DANVILLE, Pa. — Three monkeys that had been lost along the interstate in Montour County are all accounted for, all of them now dead.
A public health risk assessment was conducted by several organizations including the CDC.
They confirm the escaped monkeys were humanely euthanized.
The monkeys escaped after a truck carrying about 100 of them collided with a dump truck Friday afternoon along Route 54 just off Interstate 80 near Danville.
“We’re rural Pennsylvania. We hear about like cows getting out and you know pigs and trucks like that wrecking, but Monkeys it’s not a common everyday thing,” said Jessica Wright, Danville.
According to a CDC spokesperson, the monkeys were en route to a CDC-approved quarantine facility after landing Friday morning in New York. They are originally from Mauritius, a country in eastern Africa.

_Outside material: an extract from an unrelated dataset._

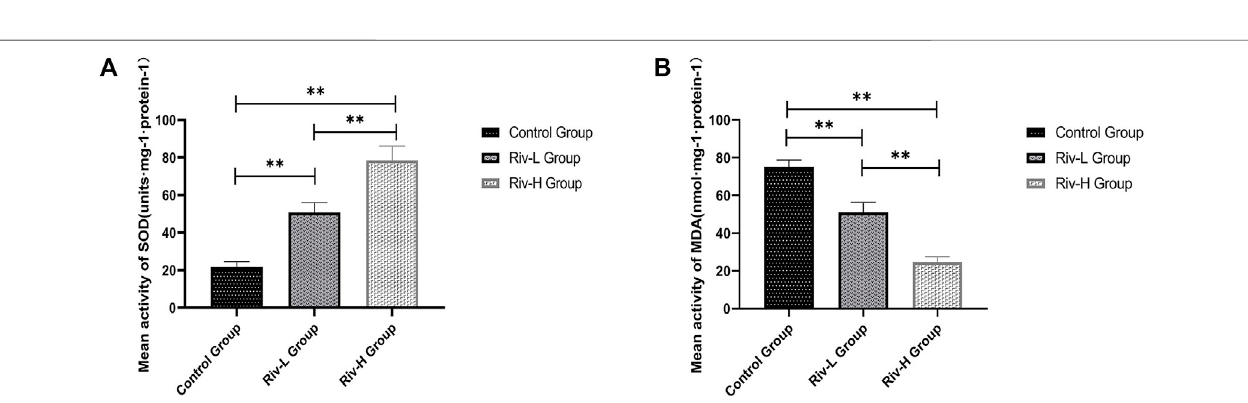
FIGURE 4 |(A) Average SOD activities in rat skin fl ap tissue. (B) Comparison of average MDA contents in rat skin fl ap tissueamong groups. Rivastigmine reduced oxidative stress. Compared to the control group, low and high doses of rivastigmine resulted in signi fi cant changes in SOD and MDA. There were also signi fi cant differences between the Riv-L and Riv-H groups. ** p <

The crash happened around 3:30 p.m. Friday afternoon, that’s when the three monkeys got free in the Danville area.
Police say the driver who was transporting the monkeys was charged in the crash.
Originally, state police told us four monkeys were on the loose.
As of Saturday afternoon, some people were still worried.
“Little monkeys, we got bears, we have coyotes, we have deer, you know all the time. A little 3-pound monkey doesn’t scare me, but why are they so concerned about it is what concerns me,” said Howie Lerch, Valley Township.
Friday night Newswatch 16 spoke with Michelle Fallon of Danville, who saw the entire accident. She jumped into action; helping both drivers and the loads they were carrying.
“I walk up back on the hill and this guy tells me, ‘Oh, he’s hauling cats. I said, ‘oh.’ So I go over to look in the crate and there’s this green cloth over it. So I peel it back, I stick my finger in there and go ‘kitty, kitty.’ It pops its head up and it’s a monkey,” Fallon said.
Fallon was contacted Saturday by the CDC and was told to monitor herself for any cold-like symptoms.
She shared the letter from the CDC with Newswatch 16; it reads in part that, “the surviving monkeys will be quarantined and will be monitored for infectious diseases for at least 31 days before their release.”